I think that’s part of the reason I would love to see somebody try it, because intuitively I think it would make a difference, but it may not.

To me it’s like changing the periodic table, at the macroscopic scale it may or may not make a difference.

zecg · on June 11, 2023

> I think that’s part of the reason I would love to see somebody try it, because intuitively I think it would make a difference, but it may not.

The crazy thing is it's already solved. YC should just spin a subreddit.ycombinator.com for each one, there's a nice search that works and some very nice apps for reading. What the reddit shareholders are about to buy is incredibly fragile and the management is fucking with it so much it's obvious they only care about the payola.

Der_Einzige · on June 9, 2023

I agree with you, and I'm SHOCKED at how little work there actually is in phonetics within the NLP community. Consider that most of the phonetic tools that I am using to enforce rhyming or similar syntactic constrained in constrained text generation studio (https://github.com/Hellisotherpeople/Constrained-Text-Genera...) were built circa 2014, such as the CMU rhyming dictionary. In most cases, I could not find better modern implementations of these tools.
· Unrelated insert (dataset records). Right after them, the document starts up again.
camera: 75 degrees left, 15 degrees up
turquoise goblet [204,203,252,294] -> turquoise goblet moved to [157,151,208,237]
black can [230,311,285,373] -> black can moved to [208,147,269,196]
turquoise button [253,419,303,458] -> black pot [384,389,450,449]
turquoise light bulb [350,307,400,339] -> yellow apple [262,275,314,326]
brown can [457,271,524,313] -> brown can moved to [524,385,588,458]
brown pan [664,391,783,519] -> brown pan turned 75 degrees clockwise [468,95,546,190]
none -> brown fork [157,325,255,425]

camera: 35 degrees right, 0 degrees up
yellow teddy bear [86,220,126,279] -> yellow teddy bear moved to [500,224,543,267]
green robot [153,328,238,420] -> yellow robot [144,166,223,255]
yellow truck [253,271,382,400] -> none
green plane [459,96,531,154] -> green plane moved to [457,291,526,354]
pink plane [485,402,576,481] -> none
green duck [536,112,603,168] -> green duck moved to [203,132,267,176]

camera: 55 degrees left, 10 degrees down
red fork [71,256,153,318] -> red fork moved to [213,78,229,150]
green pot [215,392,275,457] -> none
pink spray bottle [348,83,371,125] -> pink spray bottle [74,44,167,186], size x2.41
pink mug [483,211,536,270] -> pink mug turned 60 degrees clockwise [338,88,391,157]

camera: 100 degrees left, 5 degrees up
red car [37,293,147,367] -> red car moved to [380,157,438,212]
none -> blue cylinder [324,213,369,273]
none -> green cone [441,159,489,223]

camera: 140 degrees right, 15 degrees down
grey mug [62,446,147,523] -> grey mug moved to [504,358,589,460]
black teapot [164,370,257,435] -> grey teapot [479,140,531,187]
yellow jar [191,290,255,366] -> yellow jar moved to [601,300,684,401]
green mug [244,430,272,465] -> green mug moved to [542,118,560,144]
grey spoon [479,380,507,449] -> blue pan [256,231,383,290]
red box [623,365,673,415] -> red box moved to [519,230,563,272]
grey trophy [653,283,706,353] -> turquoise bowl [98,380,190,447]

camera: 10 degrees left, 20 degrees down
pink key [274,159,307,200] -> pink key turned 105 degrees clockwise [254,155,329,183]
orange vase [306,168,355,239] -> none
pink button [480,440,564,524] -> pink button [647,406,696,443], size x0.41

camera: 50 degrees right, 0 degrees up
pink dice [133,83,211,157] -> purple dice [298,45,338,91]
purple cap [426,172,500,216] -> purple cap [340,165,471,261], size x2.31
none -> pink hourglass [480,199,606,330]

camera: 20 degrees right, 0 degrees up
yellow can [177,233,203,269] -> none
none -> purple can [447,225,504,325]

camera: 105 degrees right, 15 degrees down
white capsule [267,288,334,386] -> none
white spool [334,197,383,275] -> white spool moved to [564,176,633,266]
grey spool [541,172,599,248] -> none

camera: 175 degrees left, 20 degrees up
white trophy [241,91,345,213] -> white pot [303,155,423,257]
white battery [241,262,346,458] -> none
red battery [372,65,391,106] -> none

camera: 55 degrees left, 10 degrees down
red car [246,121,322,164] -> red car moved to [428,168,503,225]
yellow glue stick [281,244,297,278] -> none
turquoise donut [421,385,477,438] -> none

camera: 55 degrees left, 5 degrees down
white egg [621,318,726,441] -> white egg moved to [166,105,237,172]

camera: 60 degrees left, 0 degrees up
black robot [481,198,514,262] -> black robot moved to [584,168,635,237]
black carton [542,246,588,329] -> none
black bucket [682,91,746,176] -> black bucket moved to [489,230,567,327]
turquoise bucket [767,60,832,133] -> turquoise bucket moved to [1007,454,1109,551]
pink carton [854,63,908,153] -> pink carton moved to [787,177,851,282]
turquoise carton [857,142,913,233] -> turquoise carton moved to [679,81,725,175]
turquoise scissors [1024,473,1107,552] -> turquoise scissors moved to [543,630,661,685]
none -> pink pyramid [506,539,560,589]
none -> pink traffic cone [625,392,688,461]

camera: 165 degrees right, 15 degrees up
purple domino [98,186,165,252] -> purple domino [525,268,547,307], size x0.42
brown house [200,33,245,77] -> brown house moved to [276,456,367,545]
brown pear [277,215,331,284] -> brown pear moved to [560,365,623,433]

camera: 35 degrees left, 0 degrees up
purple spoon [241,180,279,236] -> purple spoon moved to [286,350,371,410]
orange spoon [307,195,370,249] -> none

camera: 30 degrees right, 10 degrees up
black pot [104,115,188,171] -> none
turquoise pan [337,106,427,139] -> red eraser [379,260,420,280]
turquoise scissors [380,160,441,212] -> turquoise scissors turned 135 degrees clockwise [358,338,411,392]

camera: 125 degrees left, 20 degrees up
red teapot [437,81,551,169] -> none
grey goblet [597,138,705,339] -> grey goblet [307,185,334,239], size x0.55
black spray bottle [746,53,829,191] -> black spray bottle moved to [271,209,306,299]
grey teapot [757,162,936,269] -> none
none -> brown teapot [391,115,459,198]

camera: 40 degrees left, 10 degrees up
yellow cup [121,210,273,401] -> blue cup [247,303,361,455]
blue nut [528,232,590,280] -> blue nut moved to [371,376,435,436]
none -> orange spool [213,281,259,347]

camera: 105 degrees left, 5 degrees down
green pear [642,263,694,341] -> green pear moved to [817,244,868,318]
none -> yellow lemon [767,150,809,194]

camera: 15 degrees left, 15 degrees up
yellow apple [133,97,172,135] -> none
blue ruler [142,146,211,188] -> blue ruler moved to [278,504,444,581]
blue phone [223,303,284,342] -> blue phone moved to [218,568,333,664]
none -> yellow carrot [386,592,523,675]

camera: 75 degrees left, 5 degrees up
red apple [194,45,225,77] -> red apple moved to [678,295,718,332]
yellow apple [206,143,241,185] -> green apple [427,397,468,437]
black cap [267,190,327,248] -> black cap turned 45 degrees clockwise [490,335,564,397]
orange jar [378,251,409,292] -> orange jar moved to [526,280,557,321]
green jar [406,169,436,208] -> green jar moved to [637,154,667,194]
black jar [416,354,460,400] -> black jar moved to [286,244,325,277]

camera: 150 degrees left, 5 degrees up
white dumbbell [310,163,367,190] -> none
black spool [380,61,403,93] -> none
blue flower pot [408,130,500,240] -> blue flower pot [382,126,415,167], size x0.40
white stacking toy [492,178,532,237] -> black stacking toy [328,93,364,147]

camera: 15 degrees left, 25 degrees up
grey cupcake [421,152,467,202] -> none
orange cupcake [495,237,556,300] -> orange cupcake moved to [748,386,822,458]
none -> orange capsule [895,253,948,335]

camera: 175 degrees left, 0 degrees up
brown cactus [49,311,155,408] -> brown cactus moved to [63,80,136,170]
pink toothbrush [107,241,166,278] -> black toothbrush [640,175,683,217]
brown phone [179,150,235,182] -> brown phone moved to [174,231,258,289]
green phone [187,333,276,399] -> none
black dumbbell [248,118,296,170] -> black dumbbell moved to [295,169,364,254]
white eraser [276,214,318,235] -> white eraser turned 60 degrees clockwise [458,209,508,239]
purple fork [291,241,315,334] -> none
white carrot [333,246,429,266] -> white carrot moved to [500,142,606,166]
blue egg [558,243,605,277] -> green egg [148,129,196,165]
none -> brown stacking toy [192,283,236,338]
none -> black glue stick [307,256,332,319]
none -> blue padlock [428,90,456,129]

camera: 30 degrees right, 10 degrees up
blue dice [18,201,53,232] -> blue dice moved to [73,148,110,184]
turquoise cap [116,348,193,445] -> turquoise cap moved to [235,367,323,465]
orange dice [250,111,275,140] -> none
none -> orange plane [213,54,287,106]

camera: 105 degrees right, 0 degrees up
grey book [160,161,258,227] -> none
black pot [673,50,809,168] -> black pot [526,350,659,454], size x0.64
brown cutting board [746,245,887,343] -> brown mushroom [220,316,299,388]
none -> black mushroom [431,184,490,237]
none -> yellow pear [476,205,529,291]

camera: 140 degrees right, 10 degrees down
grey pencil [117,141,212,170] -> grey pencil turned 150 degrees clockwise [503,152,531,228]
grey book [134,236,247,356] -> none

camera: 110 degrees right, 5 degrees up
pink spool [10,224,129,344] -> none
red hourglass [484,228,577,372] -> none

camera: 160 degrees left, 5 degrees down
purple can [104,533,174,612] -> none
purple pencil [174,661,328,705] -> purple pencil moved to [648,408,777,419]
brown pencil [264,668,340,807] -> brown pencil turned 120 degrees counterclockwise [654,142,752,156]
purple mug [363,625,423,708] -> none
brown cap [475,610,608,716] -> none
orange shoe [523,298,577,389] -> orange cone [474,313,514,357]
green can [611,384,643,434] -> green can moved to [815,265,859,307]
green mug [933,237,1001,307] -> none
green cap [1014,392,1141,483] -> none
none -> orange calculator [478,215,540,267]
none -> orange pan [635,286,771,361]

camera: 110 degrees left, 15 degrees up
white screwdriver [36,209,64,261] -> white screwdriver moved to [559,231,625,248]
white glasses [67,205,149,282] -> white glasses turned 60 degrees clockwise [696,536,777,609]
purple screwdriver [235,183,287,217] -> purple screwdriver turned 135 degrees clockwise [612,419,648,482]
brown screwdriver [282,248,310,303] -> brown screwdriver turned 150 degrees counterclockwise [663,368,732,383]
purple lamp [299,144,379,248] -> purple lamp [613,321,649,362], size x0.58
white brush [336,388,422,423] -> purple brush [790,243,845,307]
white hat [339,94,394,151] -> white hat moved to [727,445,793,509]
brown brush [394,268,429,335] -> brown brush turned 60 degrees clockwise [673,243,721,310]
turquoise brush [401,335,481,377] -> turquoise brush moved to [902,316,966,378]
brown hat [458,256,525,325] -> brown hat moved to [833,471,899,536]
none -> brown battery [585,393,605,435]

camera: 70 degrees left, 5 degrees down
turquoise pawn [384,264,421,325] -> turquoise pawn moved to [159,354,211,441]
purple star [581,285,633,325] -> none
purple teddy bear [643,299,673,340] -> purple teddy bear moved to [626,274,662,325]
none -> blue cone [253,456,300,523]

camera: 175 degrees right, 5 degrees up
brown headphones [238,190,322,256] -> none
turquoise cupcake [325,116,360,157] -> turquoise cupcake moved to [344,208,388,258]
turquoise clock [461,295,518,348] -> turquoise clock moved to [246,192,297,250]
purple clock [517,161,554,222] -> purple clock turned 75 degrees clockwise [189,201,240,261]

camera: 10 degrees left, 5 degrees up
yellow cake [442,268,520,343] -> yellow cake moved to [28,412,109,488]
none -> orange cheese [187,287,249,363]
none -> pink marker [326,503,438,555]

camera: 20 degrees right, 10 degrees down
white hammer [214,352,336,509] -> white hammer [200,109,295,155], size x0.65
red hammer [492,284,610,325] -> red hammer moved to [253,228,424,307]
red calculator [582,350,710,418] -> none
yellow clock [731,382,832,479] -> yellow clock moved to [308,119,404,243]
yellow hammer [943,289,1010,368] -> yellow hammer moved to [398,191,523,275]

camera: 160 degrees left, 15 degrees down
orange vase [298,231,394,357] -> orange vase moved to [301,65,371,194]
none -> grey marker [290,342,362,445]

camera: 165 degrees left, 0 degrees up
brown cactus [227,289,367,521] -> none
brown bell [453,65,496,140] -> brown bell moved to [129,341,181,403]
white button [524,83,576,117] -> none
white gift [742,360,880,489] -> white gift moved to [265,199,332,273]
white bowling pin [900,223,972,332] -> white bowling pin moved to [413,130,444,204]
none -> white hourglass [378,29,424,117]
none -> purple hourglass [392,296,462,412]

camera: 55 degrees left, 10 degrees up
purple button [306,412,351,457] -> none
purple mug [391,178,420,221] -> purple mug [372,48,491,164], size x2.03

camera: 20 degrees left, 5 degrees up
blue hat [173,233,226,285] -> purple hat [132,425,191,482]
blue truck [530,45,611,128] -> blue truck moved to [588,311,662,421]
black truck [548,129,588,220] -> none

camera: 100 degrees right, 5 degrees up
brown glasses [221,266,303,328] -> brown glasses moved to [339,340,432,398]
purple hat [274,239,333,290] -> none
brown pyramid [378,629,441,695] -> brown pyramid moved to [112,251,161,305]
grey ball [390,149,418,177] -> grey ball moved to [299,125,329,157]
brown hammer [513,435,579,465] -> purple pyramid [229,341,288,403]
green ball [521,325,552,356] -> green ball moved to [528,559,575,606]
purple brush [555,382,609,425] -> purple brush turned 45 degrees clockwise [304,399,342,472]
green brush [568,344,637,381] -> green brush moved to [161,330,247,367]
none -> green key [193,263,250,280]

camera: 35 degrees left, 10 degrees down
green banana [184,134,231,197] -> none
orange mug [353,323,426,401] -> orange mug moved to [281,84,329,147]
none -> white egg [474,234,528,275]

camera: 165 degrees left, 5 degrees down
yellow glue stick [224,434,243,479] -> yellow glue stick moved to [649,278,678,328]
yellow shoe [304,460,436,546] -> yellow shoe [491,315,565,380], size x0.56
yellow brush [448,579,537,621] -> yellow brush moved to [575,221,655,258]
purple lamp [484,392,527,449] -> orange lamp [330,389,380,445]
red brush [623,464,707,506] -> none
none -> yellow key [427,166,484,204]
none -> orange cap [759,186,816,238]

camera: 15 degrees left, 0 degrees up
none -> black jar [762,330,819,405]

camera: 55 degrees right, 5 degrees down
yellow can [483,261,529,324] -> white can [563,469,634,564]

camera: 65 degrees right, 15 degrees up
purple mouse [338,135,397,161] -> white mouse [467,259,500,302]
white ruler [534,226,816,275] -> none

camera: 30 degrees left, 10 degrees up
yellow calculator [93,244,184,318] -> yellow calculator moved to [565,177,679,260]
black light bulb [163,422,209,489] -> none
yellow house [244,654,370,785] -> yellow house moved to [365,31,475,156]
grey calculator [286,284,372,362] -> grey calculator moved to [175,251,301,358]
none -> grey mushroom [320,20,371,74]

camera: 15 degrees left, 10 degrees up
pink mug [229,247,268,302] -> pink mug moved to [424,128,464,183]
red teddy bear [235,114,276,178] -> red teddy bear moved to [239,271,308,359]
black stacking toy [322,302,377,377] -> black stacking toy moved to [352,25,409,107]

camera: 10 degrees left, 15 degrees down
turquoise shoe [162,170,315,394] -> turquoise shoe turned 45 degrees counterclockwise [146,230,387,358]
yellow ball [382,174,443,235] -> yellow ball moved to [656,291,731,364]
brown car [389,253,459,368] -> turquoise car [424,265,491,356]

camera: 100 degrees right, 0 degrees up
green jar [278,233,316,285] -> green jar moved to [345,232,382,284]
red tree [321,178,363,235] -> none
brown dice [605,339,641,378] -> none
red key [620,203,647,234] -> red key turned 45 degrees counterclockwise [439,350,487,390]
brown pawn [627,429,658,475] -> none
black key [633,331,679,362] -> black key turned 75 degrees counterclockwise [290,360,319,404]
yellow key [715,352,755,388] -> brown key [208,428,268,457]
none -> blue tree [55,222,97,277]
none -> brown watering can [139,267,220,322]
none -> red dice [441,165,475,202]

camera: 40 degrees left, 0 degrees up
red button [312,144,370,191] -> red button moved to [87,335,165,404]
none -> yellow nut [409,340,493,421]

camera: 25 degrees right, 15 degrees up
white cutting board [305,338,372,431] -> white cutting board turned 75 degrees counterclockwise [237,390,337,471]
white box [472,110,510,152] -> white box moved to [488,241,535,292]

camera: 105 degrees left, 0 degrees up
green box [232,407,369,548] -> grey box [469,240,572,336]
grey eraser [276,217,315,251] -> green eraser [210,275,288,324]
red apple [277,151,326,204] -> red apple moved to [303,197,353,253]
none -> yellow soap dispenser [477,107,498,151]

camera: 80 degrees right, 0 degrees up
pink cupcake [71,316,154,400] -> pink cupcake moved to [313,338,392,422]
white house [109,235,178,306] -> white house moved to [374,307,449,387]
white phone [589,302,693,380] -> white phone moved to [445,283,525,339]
I did learn an awful lot about phonetic representations and matching algorithms. Things like "soundex" and "double metaphone" now make sense to me and are fascinating to read about.

chaxor · on June 9, 2023

Probably better to skip that and go for characters or bytes, since it can simply learn morphemes or phonemes from the smallest structure available. Alas, the context size problem is the main pressure against this.

bpiche · on June 8, 2023

spacy's sense2vec gets pretty close to that

https://spacy.io/universe/project/sense2vec/

granted, it is 8 years old, but it's still interesting

justanotheratom · on June 9, 2023

I wonder what Whisper's token vocabulary looks (sounds) like..

LudwigNagasena · on June 9, 2023

What do you mean by phonetic representation? Sound files?

ajuc · on June 9, 2023

Something like IPA probably. Some languages are already basically phonetic so you don't need to change anything.